══ Input records

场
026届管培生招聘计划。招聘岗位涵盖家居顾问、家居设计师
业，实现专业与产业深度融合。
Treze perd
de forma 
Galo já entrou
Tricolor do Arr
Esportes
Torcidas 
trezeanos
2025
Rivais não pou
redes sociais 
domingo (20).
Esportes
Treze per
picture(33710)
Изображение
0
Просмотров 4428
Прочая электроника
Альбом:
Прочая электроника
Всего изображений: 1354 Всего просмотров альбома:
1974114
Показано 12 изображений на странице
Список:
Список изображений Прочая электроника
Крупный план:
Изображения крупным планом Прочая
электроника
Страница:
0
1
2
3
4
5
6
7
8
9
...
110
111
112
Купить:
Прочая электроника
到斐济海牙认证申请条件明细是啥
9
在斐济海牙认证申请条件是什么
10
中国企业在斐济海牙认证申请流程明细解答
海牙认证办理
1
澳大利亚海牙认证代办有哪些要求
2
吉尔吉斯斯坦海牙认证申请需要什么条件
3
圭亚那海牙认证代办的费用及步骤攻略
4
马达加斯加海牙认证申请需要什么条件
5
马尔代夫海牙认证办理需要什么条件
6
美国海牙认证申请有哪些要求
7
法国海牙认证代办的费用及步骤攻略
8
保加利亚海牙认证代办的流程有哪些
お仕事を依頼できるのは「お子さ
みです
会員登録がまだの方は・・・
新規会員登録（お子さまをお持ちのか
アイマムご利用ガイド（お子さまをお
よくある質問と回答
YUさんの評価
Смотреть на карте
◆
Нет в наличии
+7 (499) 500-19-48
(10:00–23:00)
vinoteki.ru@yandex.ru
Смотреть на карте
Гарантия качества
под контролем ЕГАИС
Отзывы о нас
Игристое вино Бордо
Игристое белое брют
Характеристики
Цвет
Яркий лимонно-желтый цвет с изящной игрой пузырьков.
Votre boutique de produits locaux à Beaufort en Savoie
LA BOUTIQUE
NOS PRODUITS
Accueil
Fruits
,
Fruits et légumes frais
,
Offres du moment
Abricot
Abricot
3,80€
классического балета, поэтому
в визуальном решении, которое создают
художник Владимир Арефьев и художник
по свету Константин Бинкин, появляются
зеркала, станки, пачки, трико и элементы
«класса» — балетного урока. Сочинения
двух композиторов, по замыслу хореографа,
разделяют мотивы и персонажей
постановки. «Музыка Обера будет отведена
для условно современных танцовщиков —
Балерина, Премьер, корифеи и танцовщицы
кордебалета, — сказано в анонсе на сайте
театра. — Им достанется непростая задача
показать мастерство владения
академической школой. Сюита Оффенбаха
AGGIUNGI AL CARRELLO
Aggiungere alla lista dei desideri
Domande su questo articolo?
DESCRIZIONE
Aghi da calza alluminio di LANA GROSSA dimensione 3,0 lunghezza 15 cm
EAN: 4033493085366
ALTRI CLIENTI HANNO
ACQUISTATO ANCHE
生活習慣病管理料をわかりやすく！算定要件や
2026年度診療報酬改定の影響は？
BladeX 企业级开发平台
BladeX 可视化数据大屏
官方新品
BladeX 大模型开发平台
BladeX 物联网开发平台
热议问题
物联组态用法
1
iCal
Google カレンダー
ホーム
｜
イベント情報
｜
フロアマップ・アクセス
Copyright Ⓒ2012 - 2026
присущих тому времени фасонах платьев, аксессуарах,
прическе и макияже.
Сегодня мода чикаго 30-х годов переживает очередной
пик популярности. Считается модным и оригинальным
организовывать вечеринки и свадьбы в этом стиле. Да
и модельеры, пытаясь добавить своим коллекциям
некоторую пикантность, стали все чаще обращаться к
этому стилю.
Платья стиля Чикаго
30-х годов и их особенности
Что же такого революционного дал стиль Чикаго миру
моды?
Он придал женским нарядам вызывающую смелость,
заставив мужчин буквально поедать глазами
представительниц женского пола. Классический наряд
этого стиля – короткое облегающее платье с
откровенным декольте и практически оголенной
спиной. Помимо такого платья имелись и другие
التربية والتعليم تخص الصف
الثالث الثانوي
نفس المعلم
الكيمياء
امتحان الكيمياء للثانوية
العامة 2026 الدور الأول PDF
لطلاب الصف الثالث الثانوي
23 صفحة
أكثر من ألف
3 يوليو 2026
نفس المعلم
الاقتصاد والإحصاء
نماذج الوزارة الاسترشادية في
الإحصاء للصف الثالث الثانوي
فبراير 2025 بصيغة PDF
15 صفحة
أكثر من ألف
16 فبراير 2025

════
══ Input records

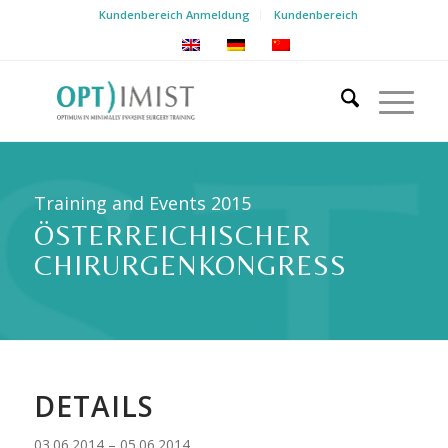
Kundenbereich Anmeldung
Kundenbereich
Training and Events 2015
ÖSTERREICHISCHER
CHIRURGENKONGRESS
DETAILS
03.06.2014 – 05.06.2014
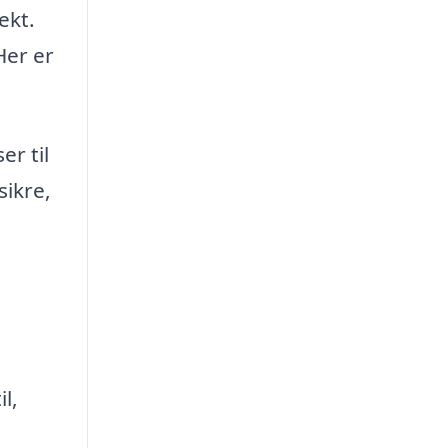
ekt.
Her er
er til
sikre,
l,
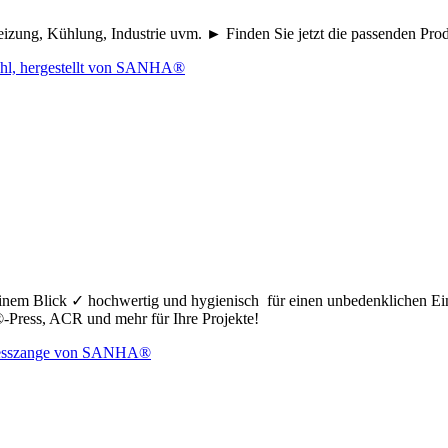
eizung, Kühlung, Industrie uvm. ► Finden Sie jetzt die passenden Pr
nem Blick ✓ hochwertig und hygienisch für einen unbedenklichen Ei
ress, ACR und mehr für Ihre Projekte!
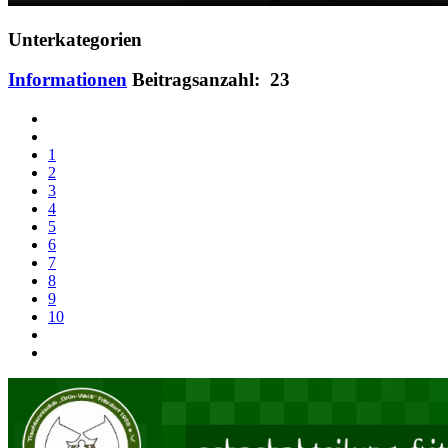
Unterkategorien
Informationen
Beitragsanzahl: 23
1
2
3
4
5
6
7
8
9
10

════

Your goal: Find every line in the entries above that contains the word "изображений", matching case exactly, and copy each of those lines in full.

Output:
Всего изображений: 1354 Всего просмотров альбома:
Показано 12 изображений на странице
Список изображений Прочая электроника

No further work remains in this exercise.